- Page excerpt
--------------------------------

Some left activists fear the Islamisation of the revolution, which has led them to oppose it or in any case not support it. What is your opinion as a Marxist on the position to be adopted towards the Syrian revolution?
It is normal that all those who believe in democracy — and democracy obviously presupposes secularism — fear the arrival of a fundamentalist religious force which takes as its source of legislation sacred texts rather than the will of the people. We all fear that the great Arab uprising, on which we have based much hope, may be transformed into a reactionary regression. There is a historic precedent to this: the Iranian revolution which began as a democratic revolution and led to a fundamentalist state. This fear is then natural for whoever believes in democracy.
I add to this that the religious forces are in the best position to assume power at this stage in the Arab region. The left and nationalist forces are too weak or have been too weakened. But in spite of everything we note, I remain optimistic. There is indeed an enormous difference between the coming to power of Khomeini in Iran and that of the Islamists in the Arab revolts. Khomeini was the head of the Iranian revolution, he was its real leader, which is not the case of the current Islamic movements. They are not at the origin of the Arab revolutions, they have joined them. Also, as we can note in Tunisia and in Egypt, their coming to power coincides with the development of a very sharp critical spirit among the people in general, and the youth in particular.

--------------------------------

- Given entries
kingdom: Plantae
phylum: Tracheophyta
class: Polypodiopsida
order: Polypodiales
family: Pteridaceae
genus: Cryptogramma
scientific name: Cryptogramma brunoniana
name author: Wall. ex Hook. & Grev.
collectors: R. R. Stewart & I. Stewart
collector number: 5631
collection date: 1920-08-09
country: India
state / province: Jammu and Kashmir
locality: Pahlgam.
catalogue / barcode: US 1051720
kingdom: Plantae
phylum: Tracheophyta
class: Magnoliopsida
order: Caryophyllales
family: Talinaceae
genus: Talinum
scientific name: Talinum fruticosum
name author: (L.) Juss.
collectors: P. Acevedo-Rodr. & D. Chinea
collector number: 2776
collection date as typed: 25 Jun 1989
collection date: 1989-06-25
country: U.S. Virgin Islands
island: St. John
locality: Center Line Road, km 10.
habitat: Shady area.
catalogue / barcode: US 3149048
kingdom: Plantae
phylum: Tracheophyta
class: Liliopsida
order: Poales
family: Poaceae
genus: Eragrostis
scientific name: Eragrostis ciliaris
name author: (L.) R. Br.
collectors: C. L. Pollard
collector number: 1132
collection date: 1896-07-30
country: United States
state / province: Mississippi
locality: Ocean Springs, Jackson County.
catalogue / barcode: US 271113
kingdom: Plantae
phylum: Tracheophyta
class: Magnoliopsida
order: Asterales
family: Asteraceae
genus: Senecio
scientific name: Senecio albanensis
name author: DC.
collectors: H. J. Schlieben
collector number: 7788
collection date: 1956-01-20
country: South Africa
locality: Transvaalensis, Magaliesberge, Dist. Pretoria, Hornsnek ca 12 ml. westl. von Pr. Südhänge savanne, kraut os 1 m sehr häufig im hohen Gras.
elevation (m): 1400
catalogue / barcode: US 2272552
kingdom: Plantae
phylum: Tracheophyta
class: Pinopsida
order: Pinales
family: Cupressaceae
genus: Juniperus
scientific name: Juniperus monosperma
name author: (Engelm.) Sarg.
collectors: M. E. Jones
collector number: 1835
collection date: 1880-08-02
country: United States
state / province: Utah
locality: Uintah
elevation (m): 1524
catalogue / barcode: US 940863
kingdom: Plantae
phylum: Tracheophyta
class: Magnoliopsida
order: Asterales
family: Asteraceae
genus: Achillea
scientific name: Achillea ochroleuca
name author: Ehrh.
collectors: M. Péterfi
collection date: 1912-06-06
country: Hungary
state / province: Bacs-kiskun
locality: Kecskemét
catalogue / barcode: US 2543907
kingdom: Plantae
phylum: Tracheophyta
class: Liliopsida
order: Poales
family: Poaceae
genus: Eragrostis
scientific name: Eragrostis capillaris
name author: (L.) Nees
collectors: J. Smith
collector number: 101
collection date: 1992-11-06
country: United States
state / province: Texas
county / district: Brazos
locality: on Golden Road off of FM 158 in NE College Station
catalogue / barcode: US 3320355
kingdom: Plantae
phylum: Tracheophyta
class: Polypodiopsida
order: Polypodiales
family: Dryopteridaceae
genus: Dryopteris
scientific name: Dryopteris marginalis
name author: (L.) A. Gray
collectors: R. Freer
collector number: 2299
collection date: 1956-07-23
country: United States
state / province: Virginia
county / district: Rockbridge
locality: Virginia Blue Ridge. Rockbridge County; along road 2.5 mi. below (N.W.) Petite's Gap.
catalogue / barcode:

--------------------------------

- Task set
• 1. According to the interview on the Syrian revolution, which historic precedent shows a democratic revolution turning into a fundamentalist state?
• 2. Carry on the interview on the Syrian revolution from its final sentence.
The items play no part in what comes next.

- Answers
• 1. The Iranian revolution.

• 2.
Moreover, we are not talking about a finished revolution, but a protracted revolutionary process, which can last for many years and which is shaped by social-economic contradictions representing the main obstacles to development. These obstacles are linked to the profound nature of the existing social-political system, and not only to the corruption which is visible on the surface and denounced by all. Indeed, the Islamic movements have no serious programme to change this. It appears clearly from reading their programmes that they adhere to neoliberal recipes in the manner of the existing regimes or those which have been overthrown. That is why the process will continue until the resolution of the contradictions I mentioned.
Is a class reading of the Syrian revolution possible?
If it is about analysing the Syrian revolution as a “pure” class struggle, between workers and the bourgeoisie for example, then my reply is no. The battle in Syria is waged against a hereditary tyranny: the movement is made up of workers, peasants and petit-bourgeois, and even fractions of the bourgeoisie. The Syrian revolution in its current phase is above all a democratic revolution, in the context of a dynamic shaped by the socio-economic contradictions I have mentioned. Resolving the latter over the long term will only be possible by discarding the current class structure, and by adopting development policies centred on the state, but in a popular democratic framework instead of a dictatorial one as was the case in the 1960s.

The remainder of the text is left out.